### [TEXTAUSZUG]
Sammlung der Entscheidungen des Schweizerischen Bundesgerichts
Collection des arrêts du Tribunal fédéral suisse
Raccolta delle decisioni del Tribunale federale svizzero

Strafrechtliche Abteilung, Beschwerde in Strafsachen 6B.105/2007
Zurück zum Index Strafrechtliche Abteilung, Beschwerde in Strafsachen 2007
Retour à l'indice Strafrechtliche Abteilung, Beschwerde in Strafsachen 2007


6B_105/2007 /hum

Urteil vom 2. November 2007
Strafrechtliche Abteilung

Bundesrichter Schneider, Präsident,
Bundesrichter Zünd, Mathys,
Gerichtsschreiberin Binz.

X. ________,
Beschwerdeführer, vertreten durch Rechtsanwalt
Marc Engler,

gegen

Oberstaatsanwaltschaft des Kantons Zürich, Postfach, 8090 Zürich.

### [VORLIEGENDE ANGABEN]
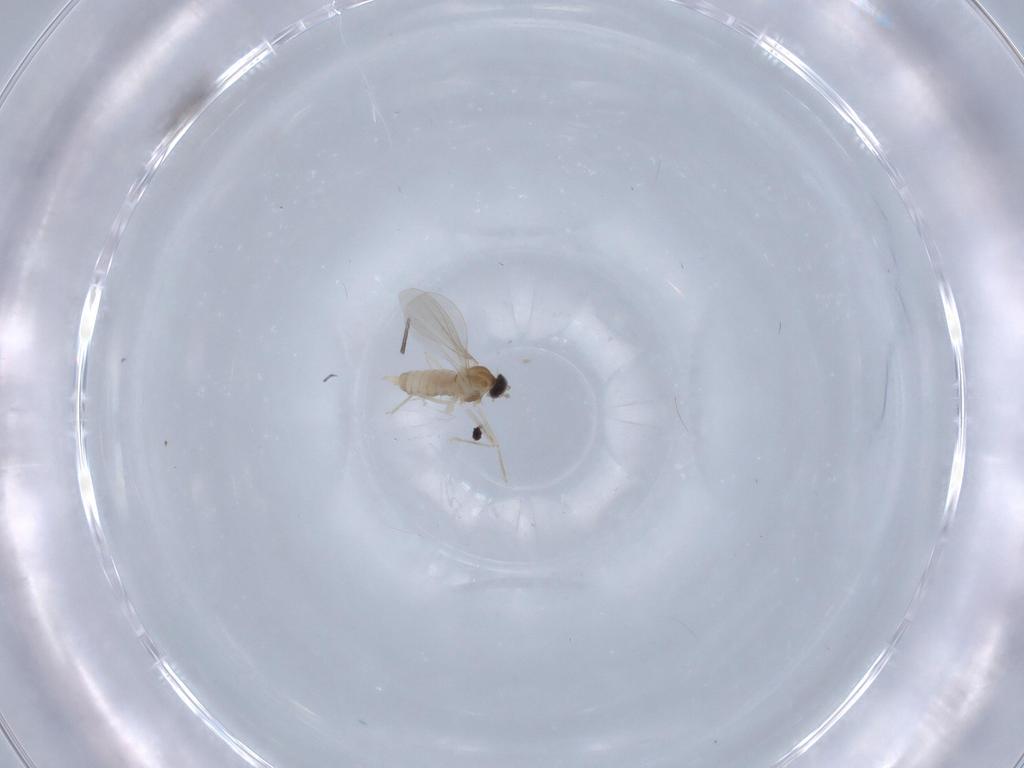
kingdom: Animalia
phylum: Arthropoda
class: Insecta
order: Diptera
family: Cecidomyiidae
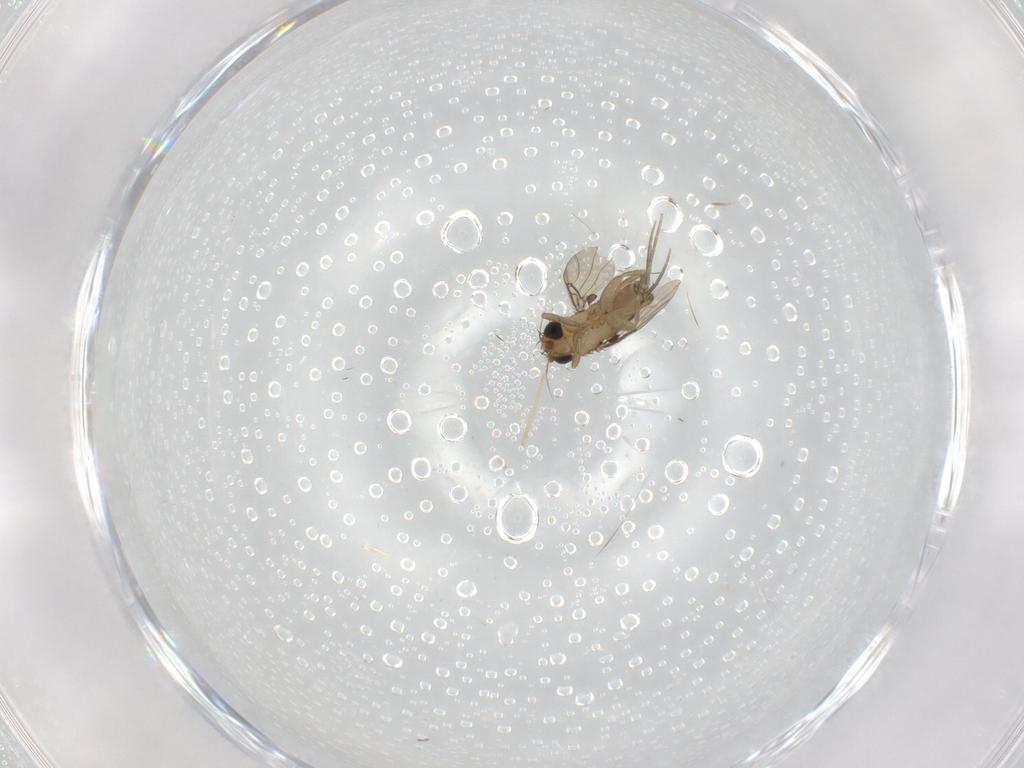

### [AUFGABEN]
[a] Nenne alle Bundesrichter, die im Textauszug mit Namen aufgeführt sind.
[b] Beantworte anhand des Textauszugs die folgenden Fragen.
(i) Von welchem Datum ist das Urteil?
(ii) Wer vertritt den Beschwerdeführer?
(iii) Wie heißt die Gerichtsschreiberin?
[c] Gib den Abschnitt des Textauszugs wortgetreu wieder, beginnend mit „6B_105/2007 /hum“ und weiter bis einschließlich „Gerichtsschreiberin Binz.“.

### [LÖSUNGEN]
[a] Schneider, Zünd, Mathys

[b]
(i) 2. November 2007
(ii) Rechtsanwalt Marc Engler
(iii) Binz

[c]
6B_105/2007 /hum

Urteil vom 2. November 2007
Strafrechtliche Abteilung

Bundesrichter Schneider, Präsident,
Bundesrichter Zünd, Mathys,
Gerichtsschreiberin Binz.